2.7 KiB
The slow solution
We can calculate all possible subsums.
The simplest way is to take every element and calculate sums of all subarrays starting from it.
For instance, for [-1, 2, 3, -9, 11]
:
// Starting from -1:
-1
-1 + 2
-1 + 2 + 3
-1 + 2 + 3 + (-9)
-1 + 2 + 3 + (-9) + 11
// Starting from 2:
2
2 + 3
2 + 3 + (-9)
2 + 3 + (-9) + 11
// Starting from 3:
3
3 + (-9)
3 + (-9) + 11
// Starting from -9
-9
-9 + 11
// Starting from -11
-11
The code is actually a nested loop: the external loop over array elements, and the internal counts subsums starting with the current element.
function getMaxSubSum(arr) {
let maxSum = 0; // if we take no elements, zero will be returned
for (let i = 0; i < arr.length; i++) {
let sumFixedStart = 0;
for (let j = i; j < arr.length; j++) {
sumFixedStart += arr[j];
maxSum = Math.max(maxSum, sumFixedStart);
}
}
return maxSum;
}
alert( getMaxSubSum([-1, 2, 3, -9]) ); // 5
alert( getMaxSubSum([-1, 2, 3, -9, 11]) ); // 11
alert( getMaxSubSum([-2, -1, 1, 2]) ); // 3
alert( getMaxSubSum([1, 2, 3]) ); // 6
alert( getMaxSubSum([100, -9, 2, -3, 5]) ); // 100
The solution has a time complexety of O(n2). In other words, if we increase the array size 2 times, the algorithm will work 4 times longer.

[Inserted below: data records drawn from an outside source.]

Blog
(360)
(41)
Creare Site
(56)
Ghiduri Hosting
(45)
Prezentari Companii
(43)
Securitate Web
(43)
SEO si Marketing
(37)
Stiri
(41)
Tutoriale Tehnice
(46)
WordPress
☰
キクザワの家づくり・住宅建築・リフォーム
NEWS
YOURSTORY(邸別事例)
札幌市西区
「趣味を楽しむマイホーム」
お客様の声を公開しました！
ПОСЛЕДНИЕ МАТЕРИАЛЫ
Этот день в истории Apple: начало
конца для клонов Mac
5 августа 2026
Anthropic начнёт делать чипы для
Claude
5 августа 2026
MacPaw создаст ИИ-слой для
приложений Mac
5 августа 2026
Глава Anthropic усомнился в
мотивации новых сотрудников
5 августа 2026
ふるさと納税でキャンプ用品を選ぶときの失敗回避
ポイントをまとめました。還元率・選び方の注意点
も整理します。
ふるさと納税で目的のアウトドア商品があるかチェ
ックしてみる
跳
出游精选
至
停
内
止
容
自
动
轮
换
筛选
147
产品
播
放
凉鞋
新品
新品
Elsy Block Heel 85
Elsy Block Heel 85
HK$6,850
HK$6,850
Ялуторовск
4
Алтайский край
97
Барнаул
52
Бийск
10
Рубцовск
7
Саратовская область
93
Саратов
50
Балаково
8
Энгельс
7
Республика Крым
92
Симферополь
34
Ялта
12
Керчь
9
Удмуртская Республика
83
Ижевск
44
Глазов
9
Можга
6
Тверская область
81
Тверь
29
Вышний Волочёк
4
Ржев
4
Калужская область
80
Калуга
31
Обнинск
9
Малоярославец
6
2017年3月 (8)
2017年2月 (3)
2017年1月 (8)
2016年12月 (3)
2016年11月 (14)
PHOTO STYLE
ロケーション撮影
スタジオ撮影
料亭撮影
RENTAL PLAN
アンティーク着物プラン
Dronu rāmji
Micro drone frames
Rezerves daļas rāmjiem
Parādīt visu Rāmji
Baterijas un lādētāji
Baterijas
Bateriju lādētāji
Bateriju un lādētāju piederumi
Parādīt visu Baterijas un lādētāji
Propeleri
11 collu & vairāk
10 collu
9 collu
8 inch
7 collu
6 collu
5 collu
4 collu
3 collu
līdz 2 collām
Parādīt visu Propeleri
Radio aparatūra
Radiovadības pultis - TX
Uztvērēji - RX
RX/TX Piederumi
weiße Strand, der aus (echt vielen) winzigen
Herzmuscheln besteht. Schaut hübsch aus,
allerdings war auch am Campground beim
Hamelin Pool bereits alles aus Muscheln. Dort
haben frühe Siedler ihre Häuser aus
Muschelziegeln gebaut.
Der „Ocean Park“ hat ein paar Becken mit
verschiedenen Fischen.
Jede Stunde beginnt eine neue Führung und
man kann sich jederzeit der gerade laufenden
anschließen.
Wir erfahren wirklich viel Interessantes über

For big arrays (1000, 10000 or more items) such algorithms can lead to a seroius sluggishness.
Fast solution
Let's walk the array and keep the current partial sum of elements in the variable s
. If s
becomes negative at some point, then assign s=0
. The maximum of all such s
will be the answer.
If the description is too vague, please see the code, it's short enough:
function getMaxSubSum(arr) {
let maxSum = 0;
let partialSum = 0;
for (let item of arr; i++) { // for each item of arr
partialSum += item; // add it to partialSum
maxSum = Math.max(maxSum, partialSum); // remember the maximum
if (partialSum < 0) partialSum = 0; // zero if negative
}
return maxSum;
}
alert( getMaxSubSum([-1, 2, 3, -9]) ); // 5
alert( getMaxSubSum([-1, 2, 3, -9, 11]) ); // 11
alert( getMaxSubSum([-2, -1, 1, 2]) ); // 3
alert( getMaxSubSum([100, -9, 2, -3, 5]) ); // 100
alert( getMaxSubSum([1, 2, 3]) ); // 6
alert( getMaxSubSum([-1, -2, -3]) ); // 0
The algorithm requires exactly 1 array pass, so the time complexity is O(n).
You can find more detail information about the algorithm here: Maximum subarray problem. If it's still not obvious why that works, then please trace the algorithm on the examples above, see how it works, that's better than any words.